Reflective listening is reflecting to the person what they’ve said using their keywords. The keywords are the words the speaker puts more emphasis on or that seem important to her.

Why use her keywords?

Words have power. Some words are more important to individuals than other words. Keywords have certain feelings associated with them and act like hot buttons, triggering a particular state. If you change their words — by paraphrasing — you’ll also change the meaning and feelings attached to those words. Doing so could mean you lose rapport.

Let’s use the previous example again

You said, “You’re always very pleasant and friendly with our customers. However, I noticed you used a different, clipped and sharper tone with that last customer, as well as the previous two clients that you spoke with. Is there something wrong?

Your team member responds with, “You’re probably right. I’m stressed out by the amount of paperwork I’ve got to get through before the end of the month. I don’t have time for small talk with customers.”

Your reflective response to that could be: “So you’re feeling stressed by the amount of paperwork you have to get through before the end of the month. And you think you don’t have time for small talk with customers?”

(Yes, it is very simple. Please don’t underestimate the power of repeating someone’s words back to them!)

You’ll listen to the reply to your reflective listening, and continue reflective listening, to get further clarification. Don’t be surprised if the person resolves the problem themselves while you continue listening and reflecting!
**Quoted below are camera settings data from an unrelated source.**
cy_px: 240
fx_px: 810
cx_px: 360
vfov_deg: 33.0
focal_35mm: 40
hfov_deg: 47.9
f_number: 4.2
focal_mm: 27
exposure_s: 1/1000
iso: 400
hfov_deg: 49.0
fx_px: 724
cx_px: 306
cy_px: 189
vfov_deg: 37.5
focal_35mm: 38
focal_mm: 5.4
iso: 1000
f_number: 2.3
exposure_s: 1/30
8. Expressing your perspective and owning your own emotions

Now that you’ve listened, understood and clarified, she will be prepared to hear what you have to say. It’s the law of reciprocation. It’s time to give your point of view. Of course, if you’ve listened well, you might find that your perspective has changed because of what you’ve learnt.

Even if only a little.

Or you may have sensed a simple solution that can work to resolve the issues raised. Consider what the other person has just told you when you let her know what you’re thinking.

Of course, you’ll do this by making sure you own your emotions.
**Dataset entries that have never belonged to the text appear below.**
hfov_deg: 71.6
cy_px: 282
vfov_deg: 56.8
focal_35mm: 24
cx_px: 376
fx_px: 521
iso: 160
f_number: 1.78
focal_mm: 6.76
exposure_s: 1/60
Just as you made sure the person with the problem owned their behaviour and emotions, you’ll do the same when you get your chance to speak. You won’t blame anyone for how you feel.

The importance of addressing issues

Proper listening and responding often diffuse potential conflict. The absolute worst action (or non-action) is to ignore any unwanted behaviour in the hope it will go away. It rarely does.

My ebook, REAL People Skills, could be an investment for developing essential tools that will help you prevent potential conflict.

REAL People Skills -eBook

Seeking further support

You may need further support if:

  • Circumstances have become complicated;
  • Several people are involved or
  • Problems have escalated or gotten out of hand
  • The situation is affecting increasing numbers of people.

Recognising when conflicts require additional expertise or mediation and seeking help to prevent further escalation and promote resolution is vital to maintaining peace. You’ll need more skills than those outlined in this post, and some help from experienced people to resolve major disagreements and to prevent the situation from getting worse. Yet another reason to look out for potential conflict, and nip it in the bud.

You might find this post useful: How To Handle Conflict Like A Hero—But Without The Blood And Guts On The Carpet

Depending on the context, there are plenty of mediation experts, marriage guidance counsellors etc. Here in New Zealand, Employment NZ offers a mediation service. Or, outside of NZ search the web for professionals in your area.